» **TEXT FOR ANALYSIS**
◆ ◆ ◆ ◆
Sensors based on microcantilevers have been widely used for detecting and measuring various chemical and biological agents. Research in this area continues to grow and increasing focus is on improving their performance and applicability. Parametric resonance and amplification are two important dynamic phenomena that are finding increasing application in the field of microsensor technology. The work in this dissertation aims to exploit these dynamic effects in order to enhance the performance of and achieve new functionality in microcantilever-based mass sensors.

The first part of this dissertation considers parametric amplification of a multidegree of freedom resonant mass sensing array. Applying parametric amplification increases the effective resonant quality factors of the array, which provides an effective means of improving device sensitivity.

The second part of this dissertation examines mass sensing based on parametric resonance in the presence of detection noise. The advantage in counteracting the influence of detection noise is shown by comparing parametric to conventional linear mass sensing, in which the detection sensitivity does not deteriorate for the parametric case when a tenfold increase in detection noise is introduced. Furthermore, additional functionality of the parametric resonance based mass sensor is realized by utilizing it as a threshold detector.
◆ ◆ ◆ ◆
» **MATERIAL SHOWN**
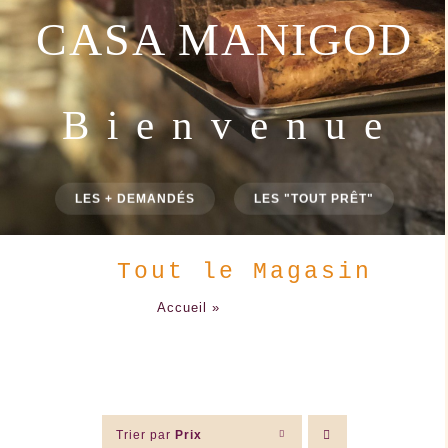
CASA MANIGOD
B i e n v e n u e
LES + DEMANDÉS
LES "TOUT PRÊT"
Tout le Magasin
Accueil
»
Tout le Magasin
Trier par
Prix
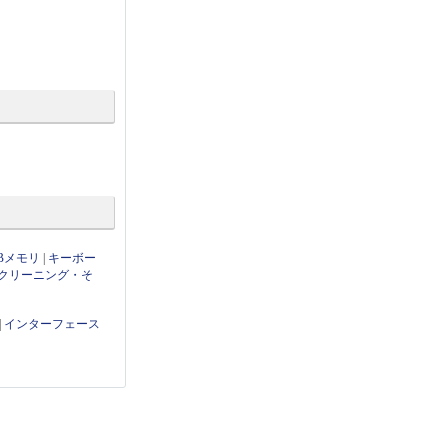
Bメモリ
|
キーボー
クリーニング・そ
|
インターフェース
◆ ◆ ◆ ◆
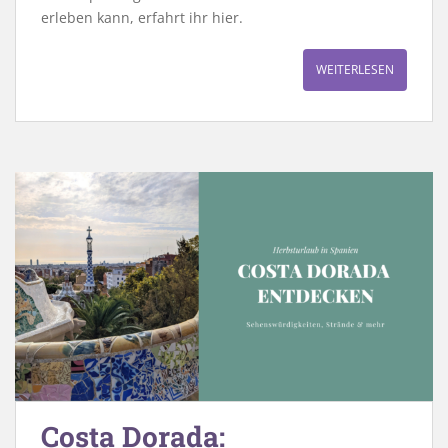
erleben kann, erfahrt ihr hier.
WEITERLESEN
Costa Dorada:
◆ ◆ ◆ ◆
» **REQUIRED TASKS**
1. Reproduce the part of the microcantilever sensor text between "The first part" and "a threshold detector.", inclusive.
2. According to the microcantilever sensor text, what happens to detection sensitivity in the parametric case when detection noise rises tenfold?

» **YOUR RESPONSES**
1.
The first part of this dissertation considers parametric amplification of a multidegree of freedom resonant mass sensing array. Applying parametric amplification increases the effective resonant quality factors of the array, which provides an effective means of improving device sensitivity.

The second part of this dissertation examines mass sensing based on parametric resonance in the presence of detection noise. The advantage in counteracting the influence of detection noise is shown by comparing parametric to conventional linear mass sensing, in which the detection sensitivity does not deteriorate for the parametric case when a tenfold increase in detection noise is introduced. Furthermore, additional functionality of the parametric resonance based mass sensor is realized by utilizing it as a threshold detector.

2. It does not deteriorate.